Paul Fogarty hatte sich dieses Publikum verdient. Zwei Stunden hüllte er es ein in die Wolke seiner warmen Stimme, verzauberte mit dem Spiel der Gitarren. Er erzählt in seinen Songs Geschichten von seiner australischen Heimat, von den offensichtlich zahlreichen girlfriends und von Menschen, die ihm nahestehen.

Mancher Song klingt wehmütig wie eine Ballade, mancher hoffnungsvoll, mancher trägt das verhaltene Temperament der Rebellion. Der Songschreiber in der Tradition eines Bob Dylan oder Leonhard Cohen bleibt authentisch in Text und Musik.
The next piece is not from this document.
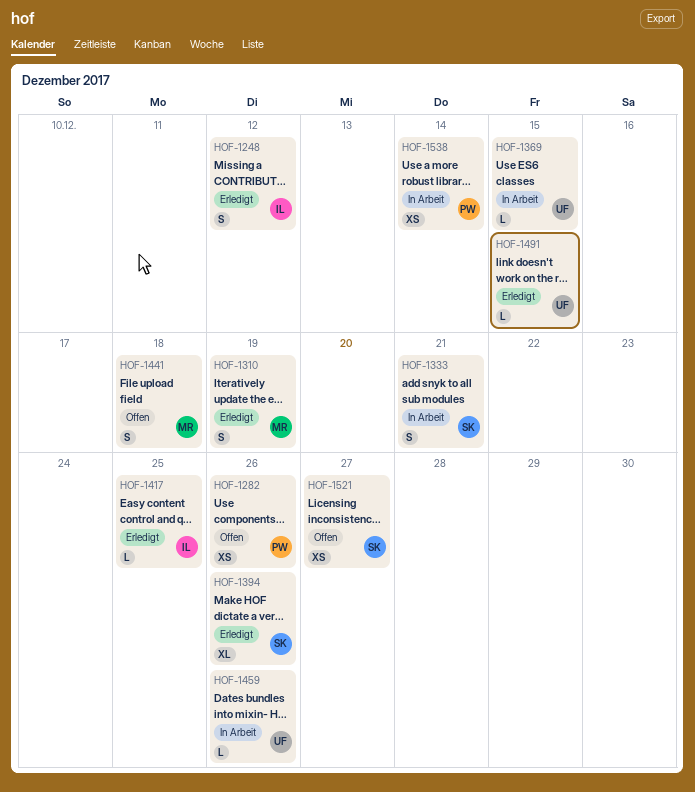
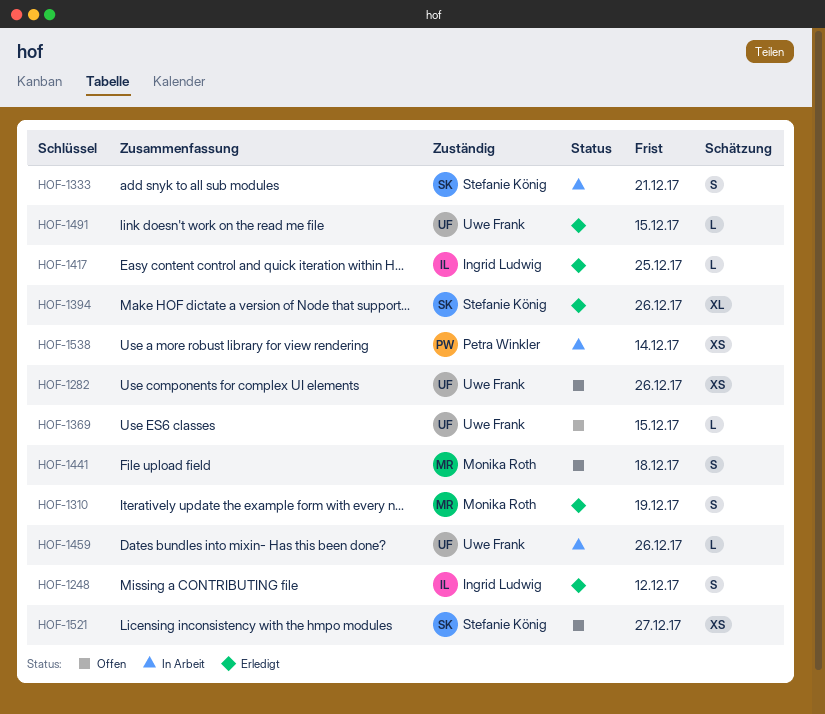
HOF-1282, owner: Petra Winkler -> Uwe Frank
HOF-1369, status: In Arbeit -> Offen

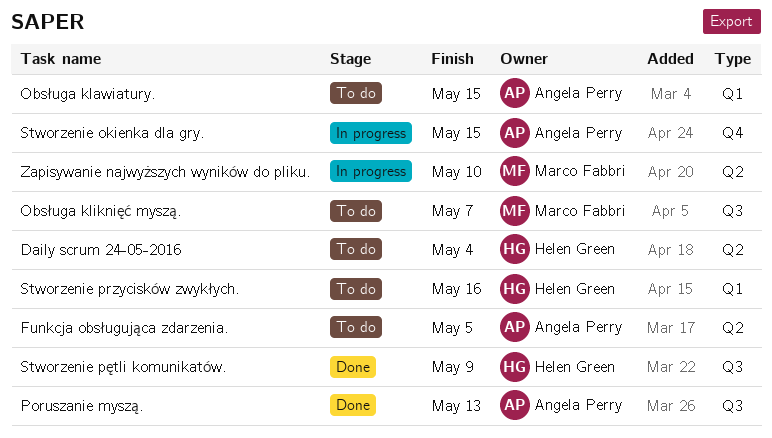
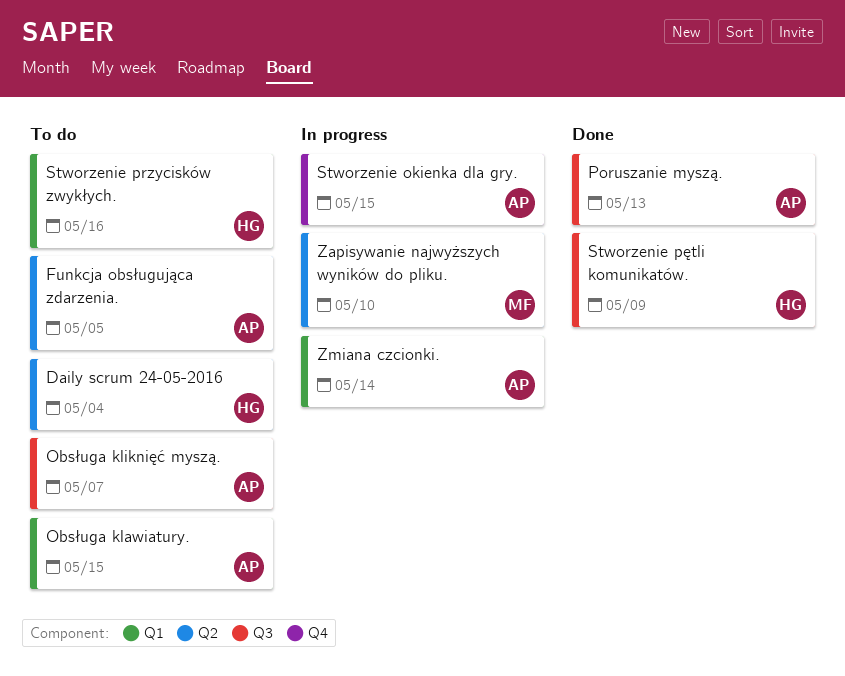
Obsługa kliknięć myszą., owner: Marco Fabbri -> Angela Perry
Zmiana czcionki.: none -> present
Seine Leidenschaft wendet sich nach innen und verleiht seiner Stimme eine Intensität, die in Nuancen und nicht in Dezibel zu messen ist.

Schon mit 15 Jahren verschrieb sich Fogarty der Musik und der Lyrik. Sein Studium des Journalismus’ und der Geschichte verdiente er sich mit Auftritten in Cafés.


Humorvolle Jokes in vernuscheltem Slang

2001 brachte er das erste von den drei bisher erschienenen Alben heraus und legte damit seinen Weg zur Musik endgültig fest. Das neue Album nach der Geburt der Tochter heißt „born naked“. In seinen Auftritten greift er inzwischen auf mehr als 1000 Songs zurück.

Sein Stil ist eine Mischung aus Folk, Rock und Pop, Alternativ Country und Blues. Nach Gmünd brachte er neben der akustischen Gitarre und der Mundharmonika auch die Runde Slide Gitarre mit ihrem eigenartig schnarrend-quäkendem Klang mit, die das Publikum begeisterte. Die paar Brocken Deutsch passten ebenso zu ihm wie die bescheidenen, humorvollen Jokes, die allerdings durch den vernuschelten Slang nur schwer verständlich waren und entsprechend wenig Resonanz finden konnten.

Ein Wort durchzog den Abend immer wieder: Dream. Im Traum kommen ihm die Melodien, im Traum hat er Visionen von Liebe und Wahrheit von Freiheit und Schönheit. Seine Träume haben das Ziel, die Menschen aufzuwecken.

Seiner deutschen Frau sind viele zärtliche Lieder gewidmet, „Daddy come home“ erinnert ihn an den Vater. Er beschreibt in „My rainbow Child“ die Geräuschlosigkeit auf der Farm und besingt liebevoll mit „Let it be“ das Zwiegespräch mit seiner Tochter. So klingt ein Abend zum rundum Wohlfühlen.